Find the string "Deployment" in the records. Copy every line it appears in.

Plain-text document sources
--- START ---
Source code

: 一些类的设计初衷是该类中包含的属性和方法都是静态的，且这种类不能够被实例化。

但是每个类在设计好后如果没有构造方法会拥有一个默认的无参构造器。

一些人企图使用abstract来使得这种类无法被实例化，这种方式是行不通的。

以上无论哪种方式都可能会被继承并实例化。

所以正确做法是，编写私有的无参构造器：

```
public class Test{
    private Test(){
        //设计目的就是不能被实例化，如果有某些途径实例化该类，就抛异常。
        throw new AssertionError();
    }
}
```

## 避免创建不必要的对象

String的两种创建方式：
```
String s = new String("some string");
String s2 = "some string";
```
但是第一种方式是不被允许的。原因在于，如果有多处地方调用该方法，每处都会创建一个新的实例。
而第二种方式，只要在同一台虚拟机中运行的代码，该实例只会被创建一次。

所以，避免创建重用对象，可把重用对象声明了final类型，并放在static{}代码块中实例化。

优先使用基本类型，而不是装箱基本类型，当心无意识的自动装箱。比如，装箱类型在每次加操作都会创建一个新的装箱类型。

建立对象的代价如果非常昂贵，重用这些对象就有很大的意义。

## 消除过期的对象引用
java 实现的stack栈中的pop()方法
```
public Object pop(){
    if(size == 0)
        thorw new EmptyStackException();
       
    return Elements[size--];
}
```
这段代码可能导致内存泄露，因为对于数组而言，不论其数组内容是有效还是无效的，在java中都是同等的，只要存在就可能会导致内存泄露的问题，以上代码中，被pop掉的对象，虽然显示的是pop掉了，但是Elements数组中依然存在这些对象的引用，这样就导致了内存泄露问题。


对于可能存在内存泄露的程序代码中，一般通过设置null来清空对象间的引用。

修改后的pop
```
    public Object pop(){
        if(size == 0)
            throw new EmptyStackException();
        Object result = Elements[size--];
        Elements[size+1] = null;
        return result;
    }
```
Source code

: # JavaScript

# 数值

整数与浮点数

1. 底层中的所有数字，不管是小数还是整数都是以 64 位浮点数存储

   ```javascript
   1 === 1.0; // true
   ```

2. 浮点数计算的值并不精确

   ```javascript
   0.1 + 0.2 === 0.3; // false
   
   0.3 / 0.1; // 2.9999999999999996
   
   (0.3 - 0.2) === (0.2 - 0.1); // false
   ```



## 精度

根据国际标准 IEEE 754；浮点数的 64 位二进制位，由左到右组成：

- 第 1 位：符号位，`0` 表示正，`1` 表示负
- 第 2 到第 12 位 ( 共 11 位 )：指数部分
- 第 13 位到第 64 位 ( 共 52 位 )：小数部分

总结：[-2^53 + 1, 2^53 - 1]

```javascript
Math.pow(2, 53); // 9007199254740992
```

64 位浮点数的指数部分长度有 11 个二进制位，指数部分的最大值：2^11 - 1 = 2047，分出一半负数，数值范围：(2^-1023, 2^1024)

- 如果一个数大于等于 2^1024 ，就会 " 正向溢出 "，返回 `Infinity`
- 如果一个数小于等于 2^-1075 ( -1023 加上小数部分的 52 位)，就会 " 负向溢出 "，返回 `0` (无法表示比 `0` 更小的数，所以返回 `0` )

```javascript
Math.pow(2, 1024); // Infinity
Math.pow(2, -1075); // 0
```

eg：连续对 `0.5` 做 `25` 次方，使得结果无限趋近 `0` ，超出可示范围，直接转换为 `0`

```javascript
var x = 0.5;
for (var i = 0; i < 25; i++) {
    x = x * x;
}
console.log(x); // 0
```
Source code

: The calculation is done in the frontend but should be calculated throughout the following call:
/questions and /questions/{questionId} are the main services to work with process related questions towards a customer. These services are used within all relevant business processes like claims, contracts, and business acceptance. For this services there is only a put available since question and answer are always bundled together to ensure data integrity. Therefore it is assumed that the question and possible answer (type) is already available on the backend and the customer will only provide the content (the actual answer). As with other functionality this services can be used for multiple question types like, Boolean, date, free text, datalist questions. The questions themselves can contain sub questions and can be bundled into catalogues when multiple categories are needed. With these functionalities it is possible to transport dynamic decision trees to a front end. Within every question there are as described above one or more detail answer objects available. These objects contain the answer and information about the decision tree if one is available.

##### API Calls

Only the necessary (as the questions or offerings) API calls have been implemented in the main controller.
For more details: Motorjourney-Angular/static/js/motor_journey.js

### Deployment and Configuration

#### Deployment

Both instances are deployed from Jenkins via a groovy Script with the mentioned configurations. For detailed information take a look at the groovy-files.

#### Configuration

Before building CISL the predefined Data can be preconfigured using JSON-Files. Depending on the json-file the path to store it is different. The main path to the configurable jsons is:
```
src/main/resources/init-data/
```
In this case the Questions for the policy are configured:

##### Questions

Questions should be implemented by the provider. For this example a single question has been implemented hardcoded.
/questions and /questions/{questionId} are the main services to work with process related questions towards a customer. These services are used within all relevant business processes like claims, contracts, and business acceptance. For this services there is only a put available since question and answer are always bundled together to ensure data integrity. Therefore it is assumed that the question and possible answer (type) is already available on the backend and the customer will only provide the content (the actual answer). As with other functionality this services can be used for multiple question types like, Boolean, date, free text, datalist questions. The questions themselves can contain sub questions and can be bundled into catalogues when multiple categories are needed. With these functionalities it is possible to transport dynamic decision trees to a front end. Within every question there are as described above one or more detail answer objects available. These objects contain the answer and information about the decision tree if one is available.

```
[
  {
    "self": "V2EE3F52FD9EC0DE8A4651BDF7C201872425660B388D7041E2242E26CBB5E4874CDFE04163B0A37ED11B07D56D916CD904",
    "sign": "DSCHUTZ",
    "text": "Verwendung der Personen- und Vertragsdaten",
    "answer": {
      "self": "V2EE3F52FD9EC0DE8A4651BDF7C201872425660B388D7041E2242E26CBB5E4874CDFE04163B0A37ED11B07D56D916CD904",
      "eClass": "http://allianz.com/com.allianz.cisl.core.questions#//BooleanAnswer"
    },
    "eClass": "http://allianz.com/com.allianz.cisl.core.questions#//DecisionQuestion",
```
--- END ---
▶ Exercise output:
### Deployment and Configuration
#### Deployment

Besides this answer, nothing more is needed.